Também sinto saudade, Fernando. Ainda que o Senna tenha sido vitimado pela supressão da eletrônica embarcada daquela época, somada a uma enorme potência, prefiro uma F1 menos tecnológica e mais “plataforma” para o talento dos pilotos. Nada contra o talento dos engenheiros, mas o espetáculo que efetivamente gostamos é o do ser humano dominando a máquina e vencendo seus medos, não?
Belíssimo texto, Carlos!
Senna na Chuva fazia a diferença, com certeza, e tivemos várias e várias apresentações de Gala dele.
Mas uma performance dele que me marcou muito, foi no GP Brasil de 1993, mas não por ele arriscar tudo em parar primeiro, mas sim, depois que a chuva parou e ele passou o Hill, pois a maneira que ele contornava o trecho entre o S do Senna e a curva do Sol, lhe dava toda a garantia pra escapar e se manter na frente do inglês a volta inteira.
Mas vejam como são as coisas.
O Prost, por exemplo, tinha um estilo de pilotar tão suave que poderia se encaixar perfeitamente numa pista molhada, mas o medo do frances falava mais alto, e aí, o tetracampeão se transformava num baita cagão!!!

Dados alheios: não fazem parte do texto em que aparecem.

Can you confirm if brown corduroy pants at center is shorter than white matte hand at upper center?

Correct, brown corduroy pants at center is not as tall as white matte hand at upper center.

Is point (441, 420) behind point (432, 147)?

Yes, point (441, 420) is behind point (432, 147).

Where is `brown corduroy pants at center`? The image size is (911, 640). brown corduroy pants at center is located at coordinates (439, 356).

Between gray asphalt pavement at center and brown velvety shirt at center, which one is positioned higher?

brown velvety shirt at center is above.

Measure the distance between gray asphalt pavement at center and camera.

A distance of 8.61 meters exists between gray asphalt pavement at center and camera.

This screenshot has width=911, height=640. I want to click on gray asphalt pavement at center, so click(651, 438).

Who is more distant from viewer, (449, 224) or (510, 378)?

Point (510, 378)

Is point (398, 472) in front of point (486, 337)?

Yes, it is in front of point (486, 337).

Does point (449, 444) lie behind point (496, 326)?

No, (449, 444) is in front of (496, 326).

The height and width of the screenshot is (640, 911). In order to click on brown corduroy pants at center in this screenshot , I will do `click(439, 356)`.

Hoje, com os pilotos guiando o tempo todo com as duas mãos no volante, e tendo de cuidar somente de dois pedais(acelerador e freio), as corridas na chuva se tornaram muiiiito mais fáceis.
Abraço!
Mauro Santana
Curitiba-PR
Muito gentil, Mauro. Só discordo que o Prost era um covarde, ao menos nesse quesito.
O Senna, no molhado, estava em outro planeta. Mas isso não quer dizer que os demais eram ruins. Apenas não estavam no nível dele.

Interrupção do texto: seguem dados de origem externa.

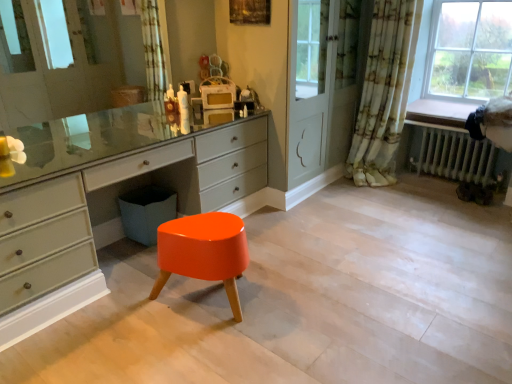
Identify the location of empty space that is to the right of matte gray chest of drawers at center. The image size is (512, 384). (348, 266).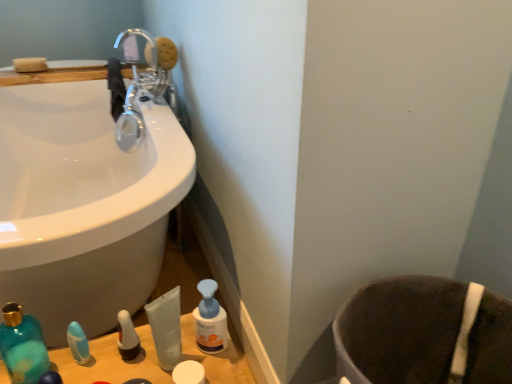
Find the location of `blank area to the left of white matte container at lower center, the 4th toiletry when ordered from left to right`. blank area to the left of white matte container at lower center, the 4th toiletry when ordered from left to right is located at coordinates (123, 364).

O Berger acha que os carros de hoje são para moças… Não sei. São tantos botões e condições que o piloto precisa memorizar… Muda o diferencial para esta curva, volta ao normal na seguinte, muda novamente três curvas adiante, fora o resto. É outra pilotagem, sem dúvida.
Carlos,
será que num simulador seja possível andar igual ao Senna andava na chuva? … Ainda mais depois desta aula …
Eu creio que só existiu um piloto que pouco se importava se ia chover ou não nas corridas. Senna era o cara … as vezes é comum a gente ouvir alguns pilotos em razão da pouca competitividade de seu carro preferir a chuva numa tentativa de se conseguir um melhor resultado final … Senna era diferente … por ele creio que todas as corridas seriam sob chuva …
Fernando Marques
Niterói RJ
Oi Fernando. Desculpe o atraso, não consigo ficar on line direto. Não sei dizer se é possível repetir no simulador as performances sennistas, só experimentando. O domínio dele na chuva era realmente colossal, mas eram poucos os pilotos que o encaravam no seco, como sabemos. E, como gostava de desafios, não creio que deixaria escapar nenhuma possibilidade de mostrar que era o melhor em qualquer condição.
Muito obrigado, Manuel. Penso que todos os colunistas tentamos transmitir algo um tanto diferente do que está sendo mostrado atualmente sobre o Ayrton. Angulos que provavelmente só o GPTo descobre.
colocação e ponto de vista perfeitos Carlos
abraços
Mário
Meu caro Carlos, o mais especial deste “especial” sao textos como este seu !!!